ワールドミュージック町十三番地

上海、香港、マカオと流れ、明日はチェニスかモロッコか。港々の歌謡曲をたずねる旅でございます。

モロッコの一夜

2011-02-07 01:19:52 | イスラム世界
 ”La Plus Grande Soiree Marocaine ”by YOUMNI RABHI & ORCHESTRE CHEMSSY

 モロッコの民族ダンス音楽界の人気者。現地の人々には非常に大切なイベントである結婚式のパーティーには引っ張りだことか。

 機械の打ち込みのリズムと民族打楽器の生打ちの音と手拍子がひとかたまりになって押し寄せてくる。安物のCDラジカセで聞いていた当方、この楽器三種の聴き分けが出来なかったりする。
 前に突っ込み気味の高速ハチロクのリズムがヒョコヒョコと揺れながら北アフリカの茶色の大地を疾走する。それに乗せて交わされる、シワガレ声の男たちによるコール&レスポンス。シンプルなメロディのやり取り怒鳴りあいのうちに、次第にトランス状態に入って行く、もやはモロッコ名物といいたい呪術的サウンドが爆走する。聴き手のこちらもすでに、血の騒ぎを押さえられない。

 鄙びた響きの撥弦楽器が砂漠の砂嵐のイメージを運び、安物のシンセがピロピロと妙に哀切な調べを奏でながら、リズムの奔流を渡って行く。
 彼等がこれまで評判を取ってきた曲17曲が収められているとのことだが、曲の切れ目はないノン・ストップ状態の構成になっている。どれもハチロクのアップテンポで、曲と言っても似たようなイスラミックなコブシ声の交し合いだから、一曲一曲の区別はなかなか付かない。実質的には”全1曲”なのである。

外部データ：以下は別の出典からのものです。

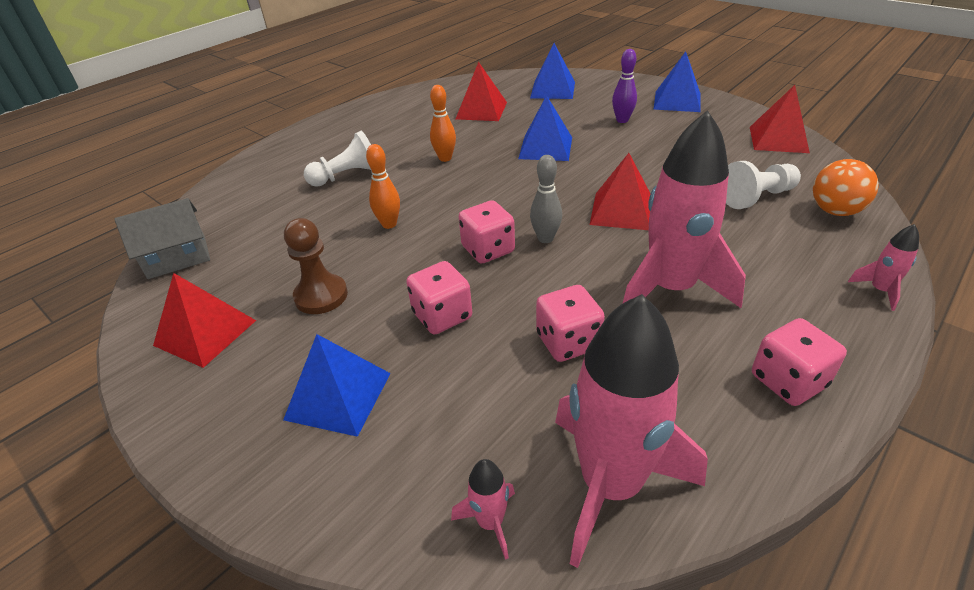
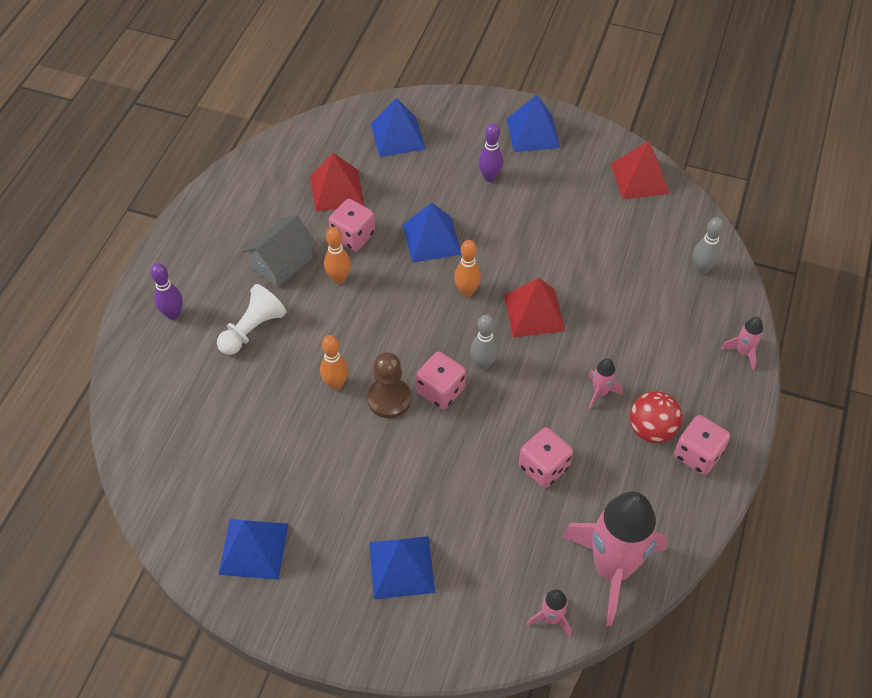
camera: 25 degrees left, 15 degrees up
grey house [115,198,210,279] -> grey house moved to [242,215,316,288]
red pyramid [153,273,256,368] -> blue pyramid [218,519,288,580]
brown pawn [284,218,348,314] -> brown pawn moved to [367,352,411,418]
pink dice [406,261,472,334] -> pink dice moved to [329,199,375,252]
pink rocket [623,110,746,308] -> pink rocket [588,358,623,409], size x0.42
white pawn [726,161,801,209] -> none
orange ball [813,159,878,216] -> grey bowling pin [693,217,724,275]
none -> purple bowling pin [151,263,183,320]
none -> orange bowling pin [454,240,481,297]
none -> red ball [630,391,682,443]

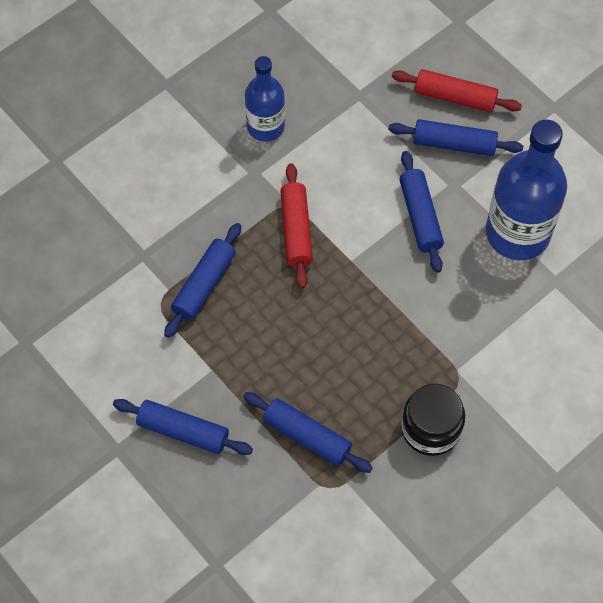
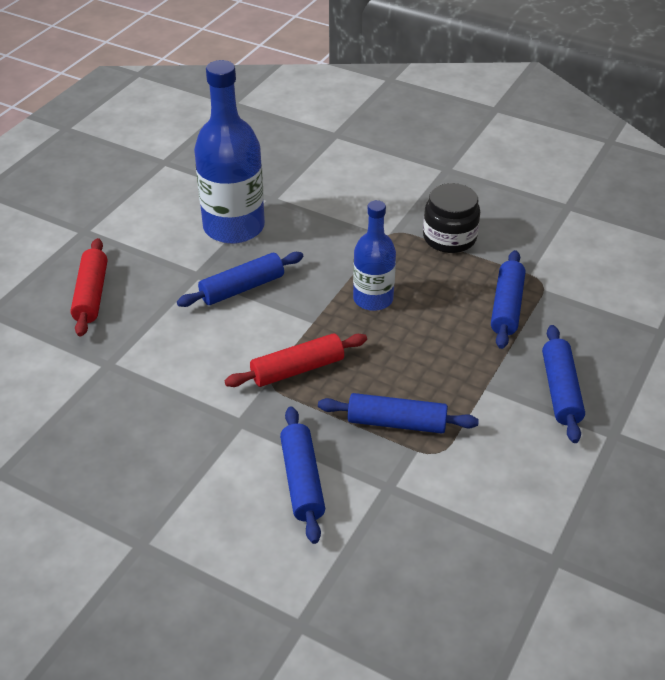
camera: 110 degrees left, 20 degrees down
blue bottle [245,56,285,142] -> blue bottle moved to [353,200,396,311]
blue rolling pin [388,119,523,156] -> blue rolling pin moved to [280,407,325,544]

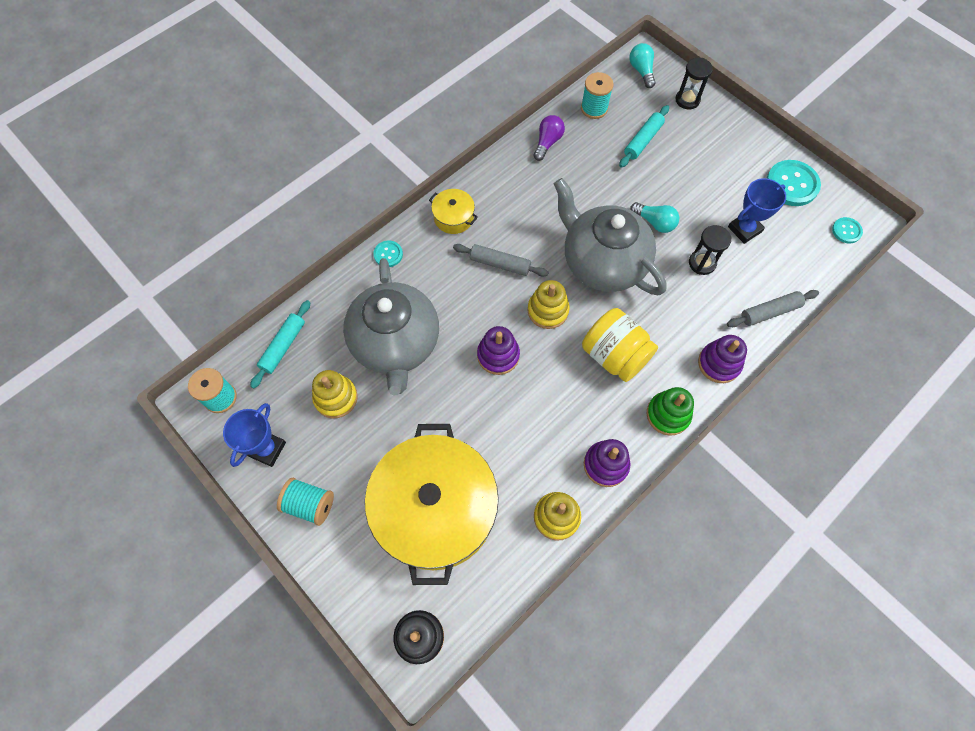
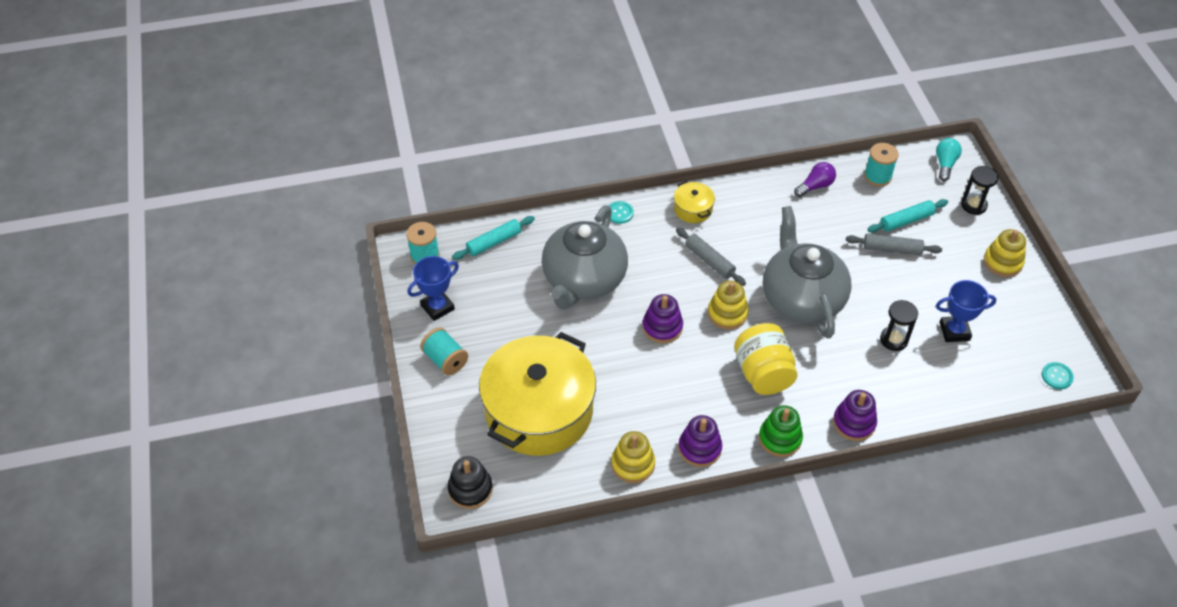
camera: 30 degrees right, 15 degrees down
yellow stacking toy [312,370,358,418] -> yellow stacking toy moved to [984,229,1026,277]
turquoise light bulb [630,202,679,233] -> none
grey rolling pin [727,290,819,327] -> grey rolling pin moved to [846,233,942,255]
turquoise button [766,160,821,206] -> none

 気が付けば2曲目が3曲目が4曲目が始まっている。時々唐突にリズム処理が変わる瞬間があり、そこが曲の変わり目かとも思うのだが、音楽の非常に高揚した瞬間にそれが訪れることもあり、編集点としてはまことにふさわしくなく、むしろ盛り上げるためにそのようなアレンジになっているのかも知れない。
 とはいえ、そんなほんの”中途のインフォメーション”レベルの仕掛け以外、特にサウンドの構成上の工夫というものはあまりみられず、基本的には一本調子の豪腕による突撃のみのようである。韓国のポンチャクあたりに通ずる”美は単調にあり”の法則はここにも生きている。

 ボーカル陣はいつしか、ほんの短い吠え声の応酬となっている。打楽器間のリズムのやり取りもきわめて熱を帯び、おお、これは凄まじいことになってきたなと期待したところで、「毎度ありがとうございます。これで終わります」という冷静過ぎるコメント(そう言っているのかどうかは知らんよ。ニュアンス的にはそう聴こえるというだけの話)をもってCDは演奏終了。そのミもフタもなさに吹き出しつつ、なぜか故・三波春夫先生の「お客様は神様です」なんてセリフを思い出していた。

 そしてプレイヤーからCDを取り出すと遠い砂漠の冒険行の幻は消え去り、私はやっぱり憂鬱な日曜日の終わりを、一人居間でもてあましているのだった。